What to work on: Take every line from the entries below that includes the word "lines" and copy it.

Dataset:

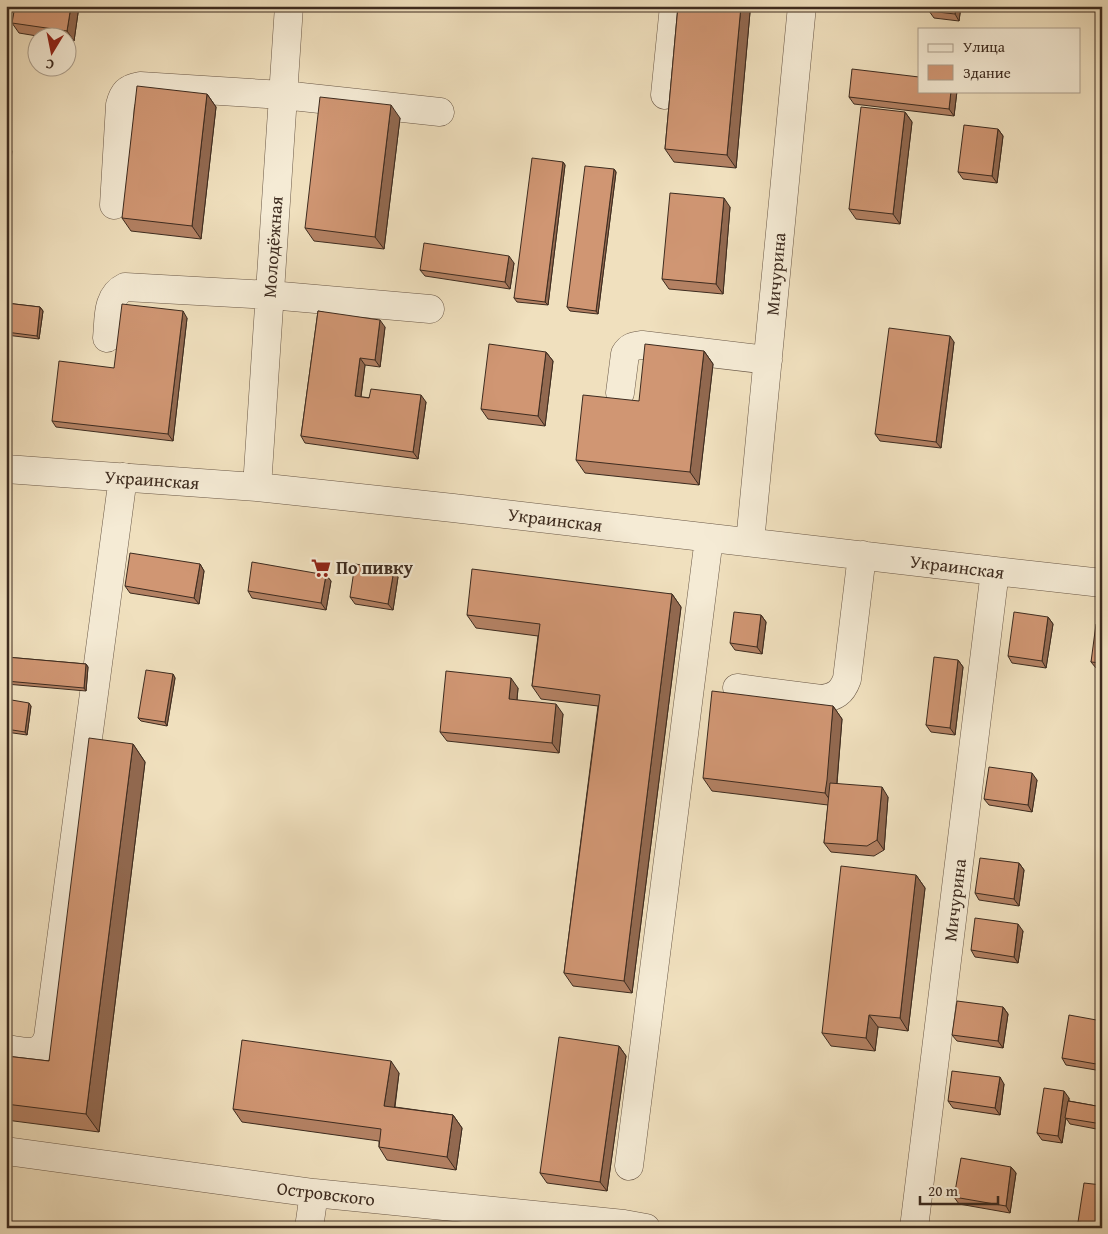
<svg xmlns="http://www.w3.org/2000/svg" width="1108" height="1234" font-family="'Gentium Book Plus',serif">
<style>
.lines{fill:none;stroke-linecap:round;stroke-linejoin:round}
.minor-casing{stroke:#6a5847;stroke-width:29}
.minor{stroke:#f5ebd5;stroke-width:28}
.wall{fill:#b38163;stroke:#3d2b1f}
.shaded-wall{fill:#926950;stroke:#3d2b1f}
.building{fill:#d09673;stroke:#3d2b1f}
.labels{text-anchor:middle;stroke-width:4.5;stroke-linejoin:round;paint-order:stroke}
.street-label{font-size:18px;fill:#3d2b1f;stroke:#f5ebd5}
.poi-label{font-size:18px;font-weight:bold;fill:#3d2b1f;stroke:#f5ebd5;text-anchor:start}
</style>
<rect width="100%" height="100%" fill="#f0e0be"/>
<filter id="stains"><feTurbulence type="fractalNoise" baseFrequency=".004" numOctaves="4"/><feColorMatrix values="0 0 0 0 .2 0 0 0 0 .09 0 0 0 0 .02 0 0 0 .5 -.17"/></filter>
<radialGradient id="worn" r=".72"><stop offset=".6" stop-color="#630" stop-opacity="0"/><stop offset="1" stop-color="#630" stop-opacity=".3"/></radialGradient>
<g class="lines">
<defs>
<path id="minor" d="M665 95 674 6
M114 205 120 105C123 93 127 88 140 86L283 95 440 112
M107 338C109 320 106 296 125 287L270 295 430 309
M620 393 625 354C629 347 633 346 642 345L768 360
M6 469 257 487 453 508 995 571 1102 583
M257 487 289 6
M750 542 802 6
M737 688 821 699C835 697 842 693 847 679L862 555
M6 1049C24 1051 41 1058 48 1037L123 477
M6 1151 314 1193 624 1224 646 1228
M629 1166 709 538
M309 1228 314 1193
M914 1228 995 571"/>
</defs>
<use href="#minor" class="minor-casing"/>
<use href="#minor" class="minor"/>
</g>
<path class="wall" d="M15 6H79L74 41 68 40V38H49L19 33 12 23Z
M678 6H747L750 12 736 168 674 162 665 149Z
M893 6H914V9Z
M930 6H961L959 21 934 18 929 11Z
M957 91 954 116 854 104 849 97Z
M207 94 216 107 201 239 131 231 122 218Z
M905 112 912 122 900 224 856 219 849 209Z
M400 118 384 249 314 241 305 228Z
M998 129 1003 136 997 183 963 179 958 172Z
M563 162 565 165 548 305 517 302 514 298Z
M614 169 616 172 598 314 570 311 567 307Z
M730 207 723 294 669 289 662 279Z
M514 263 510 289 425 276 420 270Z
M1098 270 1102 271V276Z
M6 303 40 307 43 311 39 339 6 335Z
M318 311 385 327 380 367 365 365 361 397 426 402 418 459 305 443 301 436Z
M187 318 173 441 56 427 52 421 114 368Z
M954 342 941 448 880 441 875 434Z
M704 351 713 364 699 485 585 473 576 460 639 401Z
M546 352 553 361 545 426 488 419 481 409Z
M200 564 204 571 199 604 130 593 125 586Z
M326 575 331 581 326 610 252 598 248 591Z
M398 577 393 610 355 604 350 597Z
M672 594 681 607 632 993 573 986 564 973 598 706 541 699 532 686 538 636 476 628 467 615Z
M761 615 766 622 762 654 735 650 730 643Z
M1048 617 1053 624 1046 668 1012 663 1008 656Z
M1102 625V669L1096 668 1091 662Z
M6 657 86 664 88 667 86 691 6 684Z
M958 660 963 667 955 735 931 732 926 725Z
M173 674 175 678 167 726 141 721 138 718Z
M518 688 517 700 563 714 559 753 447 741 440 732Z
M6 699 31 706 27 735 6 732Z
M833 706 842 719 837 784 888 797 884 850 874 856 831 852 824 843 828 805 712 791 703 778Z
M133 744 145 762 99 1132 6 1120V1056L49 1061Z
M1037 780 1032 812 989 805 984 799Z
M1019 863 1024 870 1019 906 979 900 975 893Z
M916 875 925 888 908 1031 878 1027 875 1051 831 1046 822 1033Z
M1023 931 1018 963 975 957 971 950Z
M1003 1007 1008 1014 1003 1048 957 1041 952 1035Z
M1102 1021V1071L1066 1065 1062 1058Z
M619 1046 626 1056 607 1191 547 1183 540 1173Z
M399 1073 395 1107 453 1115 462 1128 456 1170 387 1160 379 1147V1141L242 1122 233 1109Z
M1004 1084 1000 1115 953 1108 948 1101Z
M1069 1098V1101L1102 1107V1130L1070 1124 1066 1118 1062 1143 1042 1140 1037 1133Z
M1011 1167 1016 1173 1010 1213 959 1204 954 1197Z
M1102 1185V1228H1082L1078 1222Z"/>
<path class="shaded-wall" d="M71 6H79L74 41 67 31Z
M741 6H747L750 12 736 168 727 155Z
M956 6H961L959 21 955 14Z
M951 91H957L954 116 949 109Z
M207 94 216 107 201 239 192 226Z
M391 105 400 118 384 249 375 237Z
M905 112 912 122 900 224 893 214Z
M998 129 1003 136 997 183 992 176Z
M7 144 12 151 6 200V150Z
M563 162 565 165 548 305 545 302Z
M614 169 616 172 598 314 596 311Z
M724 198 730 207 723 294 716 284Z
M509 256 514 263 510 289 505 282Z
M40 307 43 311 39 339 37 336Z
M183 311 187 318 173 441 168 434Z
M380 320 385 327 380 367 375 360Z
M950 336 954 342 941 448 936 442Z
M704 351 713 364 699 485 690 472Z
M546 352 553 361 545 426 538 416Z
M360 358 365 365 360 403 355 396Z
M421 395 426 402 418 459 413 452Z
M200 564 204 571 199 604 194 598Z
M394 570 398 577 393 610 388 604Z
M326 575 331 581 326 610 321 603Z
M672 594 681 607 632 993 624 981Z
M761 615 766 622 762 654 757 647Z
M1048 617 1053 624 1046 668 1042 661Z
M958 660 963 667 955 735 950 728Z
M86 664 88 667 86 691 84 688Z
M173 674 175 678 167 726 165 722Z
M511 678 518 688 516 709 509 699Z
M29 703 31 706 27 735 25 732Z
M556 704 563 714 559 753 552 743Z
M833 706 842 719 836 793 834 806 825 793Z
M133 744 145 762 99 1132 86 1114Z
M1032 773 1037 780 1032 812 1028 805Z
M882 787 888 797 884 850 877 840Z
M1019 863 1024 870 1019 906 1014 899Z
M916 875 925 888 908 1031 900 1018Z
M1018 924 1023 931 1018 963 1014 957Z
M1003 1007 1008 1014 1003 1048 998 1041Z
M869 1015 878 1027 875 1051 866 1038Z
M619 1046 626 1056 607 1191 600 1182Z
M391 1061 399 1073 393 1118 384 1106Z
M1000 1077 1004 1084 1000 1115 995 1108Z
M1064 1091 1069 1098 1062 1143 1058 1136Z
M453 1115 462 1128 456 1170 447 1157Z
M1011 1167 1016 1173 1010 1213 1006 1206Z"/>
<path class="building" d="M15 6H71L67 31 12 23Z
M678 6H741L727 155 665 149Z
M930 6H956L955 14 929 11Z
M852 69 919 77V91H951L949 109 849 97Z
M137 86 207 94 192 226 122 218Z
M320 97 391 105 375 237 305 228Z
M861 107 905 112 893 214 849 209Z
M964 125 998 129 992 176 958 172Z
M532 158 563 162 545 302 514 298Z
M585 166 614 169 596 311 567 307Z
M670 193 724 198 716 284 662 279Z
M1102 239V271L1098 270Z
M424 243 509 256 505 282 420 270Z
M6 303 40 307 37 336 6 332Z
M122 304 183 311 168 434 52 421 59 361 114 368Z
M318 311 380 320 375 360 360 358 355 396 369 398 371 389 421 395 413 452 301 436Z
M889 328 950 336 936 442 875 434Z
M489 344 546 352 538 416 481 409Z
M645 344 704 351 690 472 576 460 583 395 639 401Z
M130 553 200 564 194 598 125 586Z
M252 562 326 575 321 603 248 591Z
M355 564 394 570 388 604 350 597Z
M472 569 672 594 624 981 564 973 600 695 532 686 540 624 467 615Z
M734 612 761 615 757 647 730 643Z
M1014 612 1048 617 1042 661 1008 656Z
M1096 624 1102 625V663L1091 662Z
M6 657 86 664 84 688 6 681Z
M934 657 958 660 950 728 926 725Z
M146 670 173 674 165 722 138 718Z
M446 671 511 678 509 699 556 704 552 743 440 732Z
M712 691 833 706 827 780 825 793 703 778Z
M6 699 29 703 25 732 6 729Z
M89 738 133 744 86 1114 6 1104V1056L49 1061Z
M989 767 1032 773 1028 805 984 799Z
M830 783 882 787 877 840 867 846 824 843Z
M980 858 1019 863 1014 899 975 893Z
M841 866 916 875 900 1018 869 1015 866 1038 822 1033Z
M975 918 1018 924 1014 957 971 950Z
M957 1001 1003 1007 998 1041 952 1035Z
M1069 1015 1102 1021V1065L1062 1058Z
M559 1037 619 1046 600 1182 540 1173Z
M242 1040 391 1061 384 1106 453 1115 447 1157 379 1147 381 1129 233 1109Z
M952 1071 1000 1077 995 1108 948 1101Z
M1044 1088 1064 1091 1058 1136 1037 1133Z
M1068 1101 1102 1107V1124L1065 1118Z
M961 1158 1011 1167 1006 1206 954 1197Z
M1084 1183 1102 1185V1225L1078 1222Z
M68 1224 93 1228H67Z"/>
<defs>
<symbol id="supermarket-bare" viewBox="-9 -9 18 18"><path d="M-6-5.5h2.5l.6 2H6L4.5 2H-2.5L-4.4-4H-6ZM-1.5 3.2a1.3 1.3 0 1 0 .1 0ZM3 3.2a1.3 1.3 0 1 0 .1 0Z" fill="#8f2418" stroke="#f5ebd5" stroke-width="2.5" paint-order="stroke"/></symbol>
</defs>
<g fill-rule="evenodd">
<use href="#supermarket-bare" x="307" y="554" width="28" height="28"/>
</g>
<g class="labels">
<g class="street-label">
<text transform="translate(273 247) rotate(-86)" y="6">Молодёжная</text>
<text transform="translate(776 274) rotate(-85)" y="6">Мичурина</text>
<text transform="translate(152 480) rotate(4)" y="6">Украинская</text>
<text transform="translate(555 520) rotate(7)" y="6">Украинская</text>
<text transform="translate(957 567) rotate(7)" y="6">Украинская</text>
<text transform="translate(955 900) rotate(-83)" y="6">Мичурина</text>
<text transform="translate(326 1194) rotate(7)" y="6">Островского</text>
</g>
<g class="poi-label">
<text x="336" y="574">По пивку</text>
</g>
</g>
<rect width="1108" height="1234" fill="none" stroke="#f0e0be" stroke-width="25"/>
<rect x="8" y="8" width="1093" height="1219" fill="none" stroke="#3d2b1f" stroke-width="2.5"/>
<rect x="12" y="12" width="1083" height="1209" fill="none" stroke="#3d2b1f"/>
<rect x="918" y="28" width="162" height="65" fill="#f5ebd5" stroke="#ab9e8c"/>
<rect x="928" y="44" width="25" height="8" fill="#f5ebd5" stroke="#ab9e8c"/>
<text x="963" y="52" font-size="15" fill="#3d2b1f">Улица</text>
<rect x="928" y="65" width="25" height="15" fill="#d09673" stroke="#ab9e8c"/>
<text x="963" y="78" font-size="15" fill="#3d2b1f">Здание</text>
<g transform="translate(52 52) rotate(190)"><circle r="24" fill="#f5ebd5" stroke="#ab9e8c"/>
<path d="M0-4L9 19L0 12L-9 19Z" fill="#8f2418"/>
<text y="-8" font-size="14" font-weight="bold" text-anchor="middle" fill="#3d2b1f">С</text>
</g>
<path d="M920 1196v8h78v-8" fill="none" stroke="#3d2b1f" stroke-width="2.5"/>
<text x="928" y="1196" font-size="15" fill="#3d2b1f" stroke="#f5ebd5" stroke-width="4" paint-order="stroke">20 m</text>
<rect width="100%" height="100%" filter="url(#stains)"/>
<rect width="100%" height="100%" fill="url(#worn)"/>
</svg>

Answer for this exercise:
.lines{fill:none;stroke-linecap:round;stroke-linejoin:round}
<g class="lines">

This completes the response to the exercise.